--- Records provided Enclosed Below ---
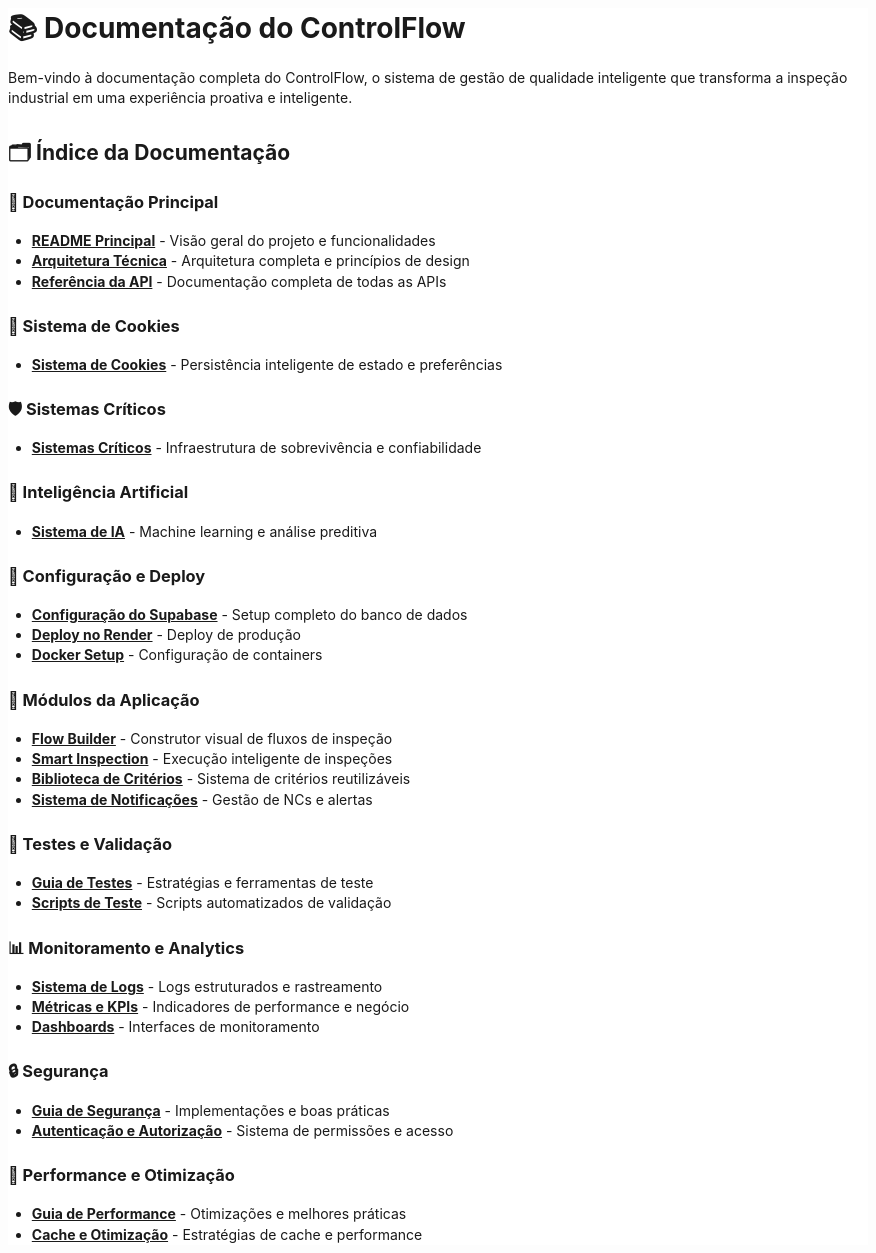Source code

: # 📚 Documentação do ControlFlow

Bem-vindo à documentação completa do ControlFlow, o sistema de gestão de qualidade inteligente que transforma a inspeção industrial em uma experiência proativa e inteligente.

## 🗂️ Índice da Documentação

### 📖 Documentação Principal
- **[README Principal](../README.md)** - Visão geral do projeto e funcionalidades
- **[Arquitetura Técnica](./TECHNICAL_ARCHITECTURE.md)** - Arquitetura completa e princípios de design
- **[Referência da API](./API_REFERENCE.md)** - Documentação completa de todas as APIs

### 🍪 Sistema de Cookies
- **[Sistema de Cookies](./COOKIE_SYSTEM.md)** - Persistência inteligente de estado e preferências

### 🛡️ Sistemas Críticos
- **[Sistemas Críticos](./CRITICAL_SYSTEMS.md)** - Infraestrutura de sobrevivência e confiabilidade

### 🤖 Inteligência Artificial
- **[Sistema de IA](./AI_SYSTEM.md)** - Machine learning e análise preditiva

### 🔧 Configuração e Deploy
- **[Configuração do Supabase](./SUPABASE_SETUP.md)** - Setup completo do banco de dados
- **[Deploy no Render](./RENDER_DEPLOY.md)** - Deploy de produção
- **[Docker Setup](./DOCKER_SETUP.md)** - Configuração de containers

### 📱 Módulos da Aplicação
- **[Flow Builder](./FLOW_BUILDER.md)** - Construtor visual de fluxos de inspeção
- **[Smart Inspection](./SMART_INSPECTION.md)** - Execução inteligente de inspeções
- **[Biblioteca de Critérios](./CRITERIA_LIBRARY.md)** - Sistema de critérios reutilizáveis
- **[Sistema de Notificações](./NOTIFICATION_SYSTEM.md)** - Gestão de NCs e alertas

### 🧪 Testes e Validação
- **[Guia de Testes](./TESTING_GUIDE.md)** - Estratégias e ferramentas de teste
- **[Scripts de Teste](./TEST_SCRIPTS.md)** - Scripts automatizados de validação

### 📊 Monitoramento e Analytics
- **[Sistema de Logs](./LOGGING_SYSTEM.md)** - Logs estruturados e rastreamento
- **[Métricas e KPIs](./METRICS_KPIS.md)** - Indicadores de performance e negócio
- **[Dashboards](./DASHBOARDS.md)** - Interfaces de monitoramento

### 🔒 Segurança
- **[Guia de Segurança](./SECURITY_GUIDE.md)** - Implementações e boas práticas
- **[Autenticação e Autorização](./AUTH_GUIDE.md)** - Sistema de permissões e acesso

### 🚀 Performance e Otimização
- **[Guia de Performance](./PERFORMANCE_GUIDE.md)** - Otimizações e melhores práticas
- **[Cache e Otimização](./CACHE_OPTIMIZATION.md)** - Estratégias de cache e performance
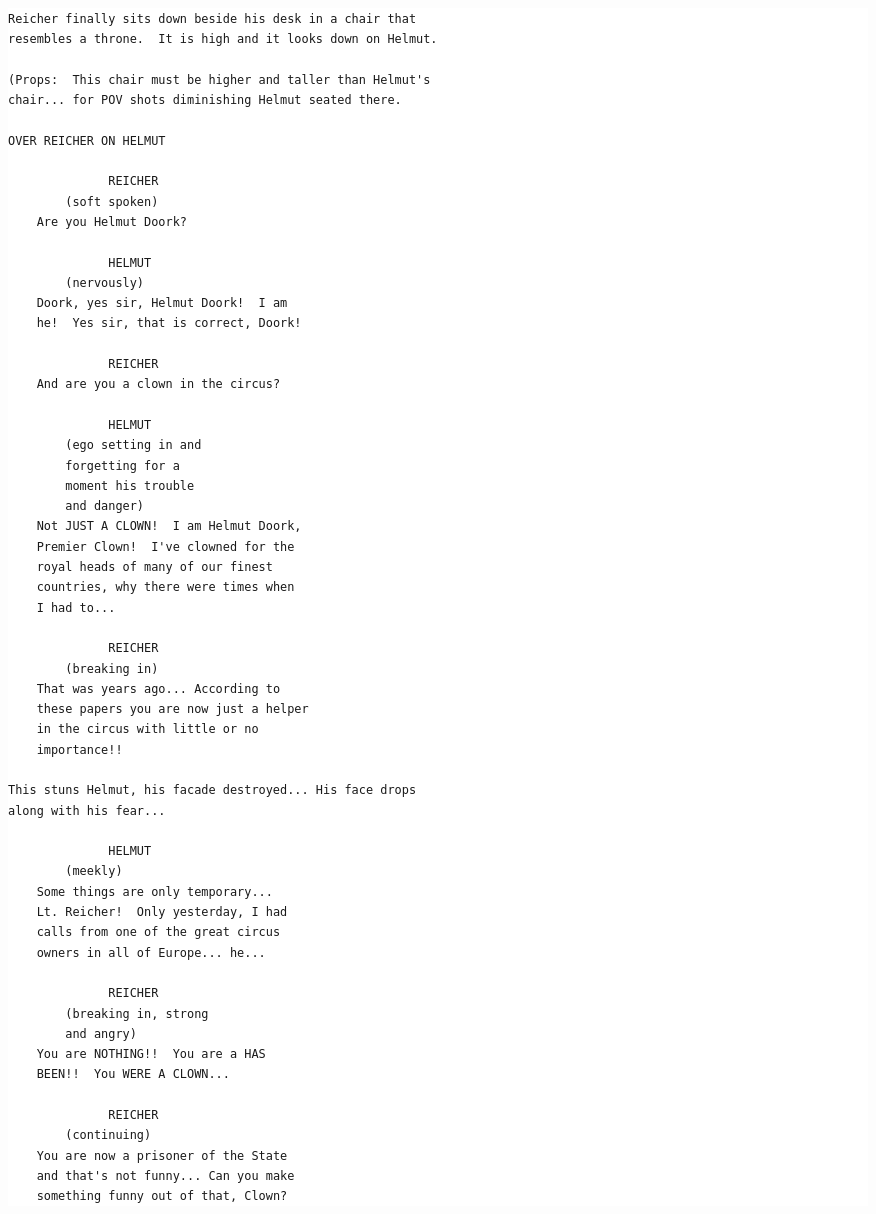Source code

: 	Reicher finally sits down beside his desk in a chair that 
	resembles a throne.  It is high and it looks down on Helmut.

	(Props:  This chair must be higher and taller than Helmut's 
	chair... for POV shots diminishing Helmut seated there.

	OVER REICHER ON HELMUT

				  REICHER
			(soft spoken)
		Are you Helmut Doork?

				  HELMUT
			(nervously)
		Doork, yes sir, Helmut Doork!  I am 
		he!  Yes sir, that is correct, Doork!

				  REICHER
		And are you a clown in the circus?

				  HELMUT
			(ego setting in and 
			forgetting for a 
			moment his trouble 
			and danger)
		Not JUST A CLOWN!  I am Helmut Doork, 
		Premier Clown!  I've clowned for the 
		royal heads of many of our finest 
		countries, why there were times when 
		I had to...

				  REICHER
			(breaking in)
		That was years ago... According to 
		these papers you are now just a helper 
		in the circus with little or no 
		importance!!

	This stuns Helmut, his facade destroyed... His face drops 
	along with his fear...

				  HELMUT
			(meekly)
		Some things are only temporary...  
		Lt. Reicher!  Only yesterday, I had 
		calls from one of the great circus 
		owners in all of Europe... he...

				  REICHER
			(breaking in, strong 
			and angry)
		You are NOTHING!!  You are a HAS 
		BEEN!!  You WERE A CLOWN...

				  REICHER
			(continuing)
		You are now a prisoner of the State 
		and that's not funny... Can you make 
		something funny out of that, Clown?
--- End of Enclosed Records provided ---
Transcribe every entry exactly, leaving out the pictures.

-- Completed task --
Source code

: # 📚 Documentação do ControlFlow

Bem-vindo à documentação completa do ControlFlow, o sistema de gestão de qualidade inteligente que transforma a inspeção industrial em uma experiência proativa e inteligente.

## 🗂️ Índice da Documentação

### 📖 Documentação Principal
- **[README Principal](../README.md)** - Visão geral do projeto e funcionalidades
- **[Arquitetura Técnica](./TECHNICAL_ARCHITECTURE.md)** - Arquitetura completa e princípios de design
- **[Referência da API](./API_REFERENCE.md)** - Documentação completa de todas as APIs

### 🍪 Sistema de Cookies
- **[Sistema de Cookies](./COOKIE_SYSTEM.md)** - Persistência inteligente de estado e preferências

### 🛡️ Sistemas Críticos
- **[Sistemas Críticos](./CRITICAL_SYSTEMS.md)** - Infraestrutura de sobrevivência e confiabilidade

### 🤖 Inteligência Artificial
- **[Sistema de IA](./AI_SYSTEM.md)** - Machine learning e análise preditiva

### 🔧 Configuração e Deploy
- **[Configuração do Supabase](./SUPABASE_SETUP.md)** - Setup completo do banco de dados
- **[Deploy no Render](./RENDER_DEPLOY.md)** - Deploy de produção
- **[Docker Setup](./DOCKER_SETUP.md)** - Configuração de containers

### 📱 Módulos da Aplicação
- **[Flow Builder](./FLOW_BUILDER.md)** - Construtor visual de fluxos de inspeção
- **[Smart Inspection](./SMART_INSPECTION.md)** - Execução inteligente de inspeções
- **[Biblioteca de Critérios](./CRITERIA_LIBRARY.md)** - Sistema de critérios reutilizáveis
- **[Sistema de Notificações](./NOTIFICATION_SYSTEM.md)** - Gestão de NCs e alertas

### 🧪 Testes e Validação
- **[Guia de Testes](./TESTING_GUIDE.md)** - Estratégias e ferramentas de teste
- **[Scripts de Teste](./TEST_SCRIPTS.md)** - Scripts automatizados de validação

### 📊 Monitoramento e Analytics
- **[Sistema de Logs](./LOGGING_SYSTEM.md)** - Logs estruturados e rastreamento
- **[Métricas e KPIs](./METRICS_KPIS.md)** - Indicadores de performance e negócio
- **[Dashboards](./DASHBOARDS.md)** - Interfaces de monitoramento

### 🔒 Segurança
- **[Guia de Segurança](./SECURITY_GUIDE.md)** - Implementações e boas práticas
- **[Autenticação e Autorização](./AUTH_GUIDE.md)** - Sistema de permissões e acesso

### 🚀 Performance e Otimização
- **[Guia de Performance](./PERFORMANCE_GUIDE.md)** - Otimizações e melhores práticas
- **[Cache e Otimização](./CACHE_OPTIMIZATION.md)** - Estratégias de cache e performance
Source code

: 	Reicher finally sits down beside his desk in a chair that 
	resembles a throne.  It is high and it looks down on Helmut.

	(Props:  This chair must be higher and taller than Helmut's 
	chair... for POV shots diminishing Helmut seated there.

	OVER REICHER ON HELMUT

				  REICHER
			(soft spoken)
		Are you Helmut Doork?

				  HELMUT
			(nervously)
		Doork, yes sir, Helmut Doork!  I am 
		he!  Yes sir, that is correct, Doork!

				  REICHER
		And are you a clown in the circus?

				  HELMUT
			(ego setting in and 
			forgetting for a 
			moment his trouble 
			and danger)
		Not JUST A CLOWN!  I am Helmut Doork, 
		Premier Clown!  I've clowned for the 
		royal heads of many of our finest 
		countries, why there were times when 
		I had to...

				  REICHER
			(breaking in)
		That was years ago... According to 
		these papers you are now just a helper 
		in the circus with little or no 
		importance!!

	This stuns Helmut, his facade destroyed... His face drops 
	along with his fear...

				  HELMUT
			(meekly)
		Some things are only temporary...  
		Lt. Reicher!  Only yesterday, I had 
		calls from one of the great circus 
		owners in all of Europe... he...

				  REICHER
			(breaking in, strong 
			and angry)
		You are NOTHING!!  You are a HAS 
		BEEN!!  You WERE A CLOWN...

				  REICHER
			(continuing)
		You are now a prisoner of the State 
		and that's not funny... Can you make 
		something funny out of that, Clown?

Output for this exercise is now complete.